While you copy the lines below, skip the pictures and keep the rest exact.

***** Records provided *****

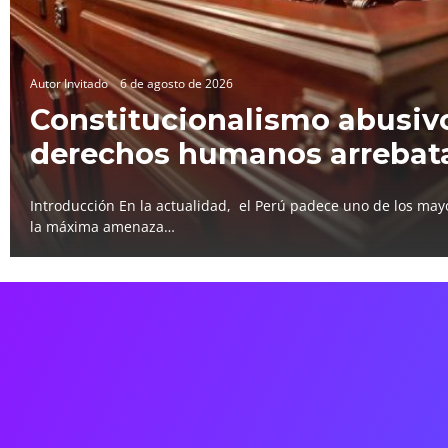
Autor Invitado
6 de agosto de 2026
Constitucionalismo abusivo
derechos humanos arrebat
Introducción En la actualidad, el Perú padece uno de los mayo
la máxima amenaza…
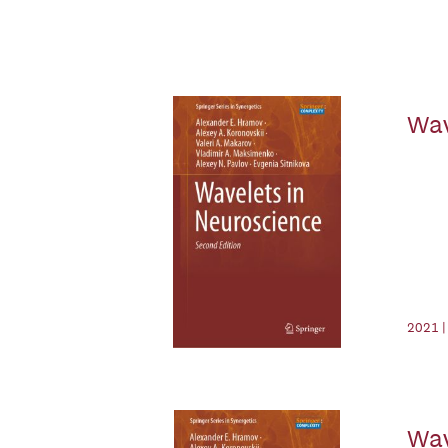
Wav
2021 |
Wav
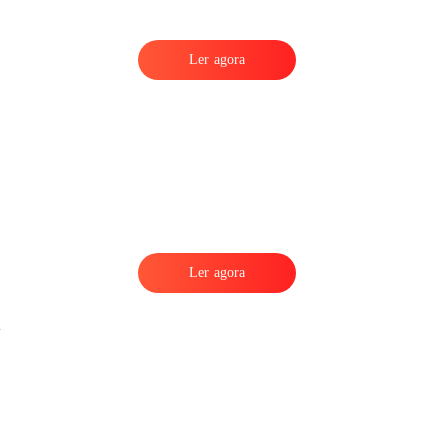
Ler agora
,
Ler agora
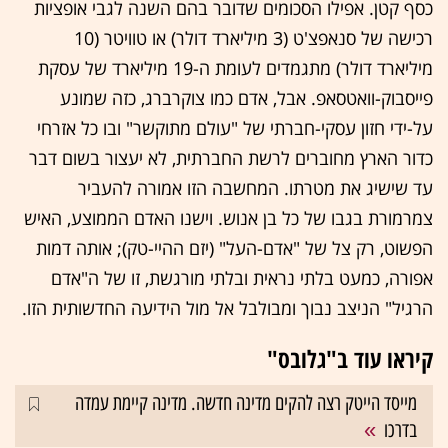
כסף קטן. אפילו הסכומים שדובר בהם השנה לגבי אופציות
רכישה של סנאפצ'ט (3 מיליארד דולר) או טוויטר (10
מיליארד דולר) מתגמדים לעומת ה-19 מיליארד של עסקת
פייסבוק-וואטסאפ. אבל, אדם כמו צוקרברג, כזה שמונע
על-ידי חזון עסקי-חברתי של "עולם מתוקשר" ובו כל אזרחי
כדור הארץ מחוברים לרשת החברתית, לא יעצור בשום דבר
עד שישיג את מטרתו. המחשבה הזו אמורה להעביר
צמרמורת בגבו של כל בן אנוש. וישנו האדם הממוצע, האיש
הפשוט, רק צל של "אדם-העל" (יזם ההיי-טק); אותה דמות
אפורה, כמעט בלתי נראית ובלתי מורגשת, זו של ה"אדם
הרגיל" הניצב נבוך ומבולבל אל מול הידיעה החדשותית הזו.
קיראו עוד ב"גלובס"
מייסד הייטק רצה להקים מדינה חדשה. מדינה קיימת עמדה
בדרכו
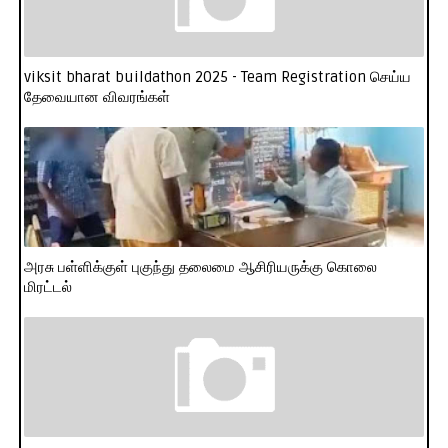
viksit bharat buildathon 2025 - Team Registration செய்ய
தேவையான விவரங்கள்
அரசு பள்ளிக்குள் புகுந்து தலைமை ஆசிரியருக்கு கொலை
மிரட்டல்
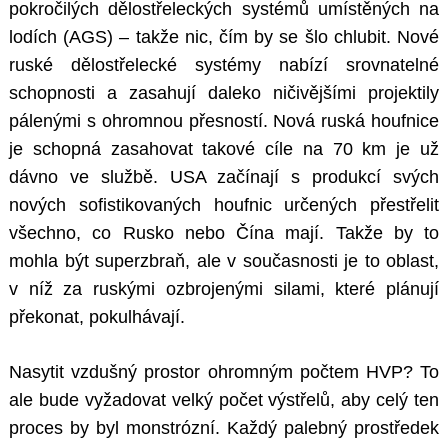
pokročilých dělostřeleckých systémů umístěných na
lodích (AGS) – takže nic, čím by se šlo chlubit. Nové
ruské dělostřelecké systémy nabízí srovnatelné
schopnosti a zasahují daleko ničivějšími projektily
pálenými s ohromnou přesností. Nová ruská houfnice
je schopná zasahovat takové cíle na 70 km je už
dávno ve službě. USA začínají s produkcí svých
nových sofistikovaných houfnic určených přestřelit
všechno, co Rusko nebo Čína mají. Takže by to
mohla být superzbraň, ale v současnosti je to oblast,
v níž za ruskými ozbrojenými silami, které plánují
překonat, pokulhávají.
Nasytit vzdušný prostor ohromným počtem HVP? To
ale bude vyžadovat velký počet výstřelů, aby celý ten
proces by byl monstrózní. Každý palebný prostředek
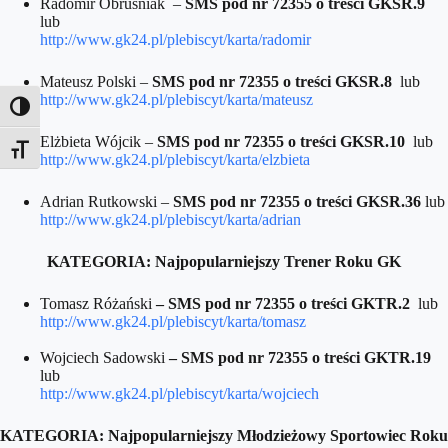
Radomir Obruśniak –
SMS pod nr 72355 o treści GKSR.9
lub
http://www.gk24.pl/plebiscyt/karta/radomir
Mateusz Polski –
SMS pod nr 72355 o treści GKSR.8
lub
http://www.gk24.pl/plebiscyt/karta/mateusz
Toggle High Contrast
Elżbieta Wójcik –
SMS pod nr 72355 o treści GKSR.10
lub
Toggle Font size
http://www.gk24.pl/plebiscyt/karta/elzbieta
Adrian Rutkowski –
SMS pod nr 72355 o treści GKSR.36
lub
http://www.gk24.pl/plebiscyt/karta/adrian
KATEGORIA: Najpopularniejszy Trener Roku GK
Tomasz Różański
– SMS pod nr 72355 o treści GKTR.2
lub
http://www.gk24.pl/plebiscyt/karta/tomasz
Wojciech Sadowski
– SMS pod nr 72355 o treści GKTR.19
lub
http://www.gk24.pl/plebiscyt/karta/wojciech
KATEGORIA: Najpopularniejszy Młodzieżowy Sportowiec Roku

*****

Result below
Autor Invitado
6 de agosto de 2026
Constitucionalismo abusivo
derechos humanos arrebat
Introducción En la actualidad, el Perú padece uno de los mayo
la máxima amenaza…
Wav
2021 |
Wav
Ler agora
,
Ler agora
כסף קטן. אפילו הסכומים שדובר בהם השנה לגבי אופציות
רכישה של סנאפצ'ט (3 מיליארד דולר) או טוויטר (10
מיליארד דולר) מתגמדים לעומת ה-19 מיליארד של עסקת
פייסבוק-וואטסאפ. אבל, אדם כמו צוקרברג, כזה שמונע
על-ידי חזון עסקי-חברתי של "עולם מתוקשר" ובו כל אזרחי
כדור הארץ מחוברים לרשת החברתית, לא יעצור בשום דבר
עד שישיג את מטרתו. המחשבה הזו אמורה להעביר
צמרמורת בגבו של כל בן אנוש. וישנו האדם הממוצע, האיש
הפשוט, רק צל של "אדם-העל" (יזם ההיי-טק); אותה דמות
אפורה, כמעט בלתי נראית ובלתי מורגשת, זו של ה"אדם
הרגיל" הניצב נבוך ומבולבל אל מול הידיעה החדשותית הזו.
קיראו עוד ב"גלובס"
מייסד הייטק רצה להקים מדינה חדשה. מדינה קיימת עמדה
בדרכו
viksit bharat buildathon 2025 - Team Registration செய்ய
தேவையான விவரங்கள்
அரசு பள்ளிக்குள் புகுந்து தலைமை ஆசிரியருக்கு கொலை
மிரட்டல்
pokročilých dělostřeleckých systémů umístěných na
lodích (AGS) – takže nic, čím by se šlo chlubit. Nové
ruské dělostřelecké systémy nabízí srovnatelné
schopnosti a zasahují daleko ničivějšími projektily
pálenými s ohromnou přesností. Nová ruská houfnice
je schopná zasahovat takové cíle na 70 km je už
dávno ve službě. USA začínají s produkcí svých
nových sofistikovaných houfnic určených přestřelit
všechno, co Rusko nebo Čína mají. Takže by to
mohla být superzbraň, ale v současnosti je to oblast,
v níž za ruskými ozbrojenými silami, které plánují
překonat, pokulhávají.
Nasytit vzdušný prostor ohromným počtem HVP? To
ale bude vyžadovat velký počet výstřelů, aby celý ten
proces by byl monstrózní. Každý palebný prostředek
Radomir Obruśniak –
SMS pod nr 72355 o treści GKSR.9
lub
http://www.gk24.pl/plebiscyt/karta/radomir
Mateusz Polski –
SMS pod nr 72355 o treści GKSR.8
lub
http://www.gk24.pl/plebiscyt/karta/mateusz
Toggle High Contrast
Elżbieta Wójcik –
SMS pod nr 72355 o treści GKSR.10
lub
Toggle Font size
http://www.gk24.pl/plebiscyt/karta/elzbieta
Adrian Rutkowski –
SMS pod nr 72355 o treści GKSR.36
lub
http://www.gk24.pl/plebiscyt/karta/adrian
KATEGORIA: Najpopularniejszy Trener Roku GK
Tomasz Różański
– SMS pod nr 72355 o treści GKTR.2
lub
http://www.gk24.pl/plebiscyt/karta/tomasz
Wojciech Sadowski
– SMS pod nr 72355 o treści GKTR.19
lub
http://www.gk24.pl/plebiscyt/karta/wojciech
KATEGORIA: Najpopularniejszy Młodzieżowy Sportowiec Roku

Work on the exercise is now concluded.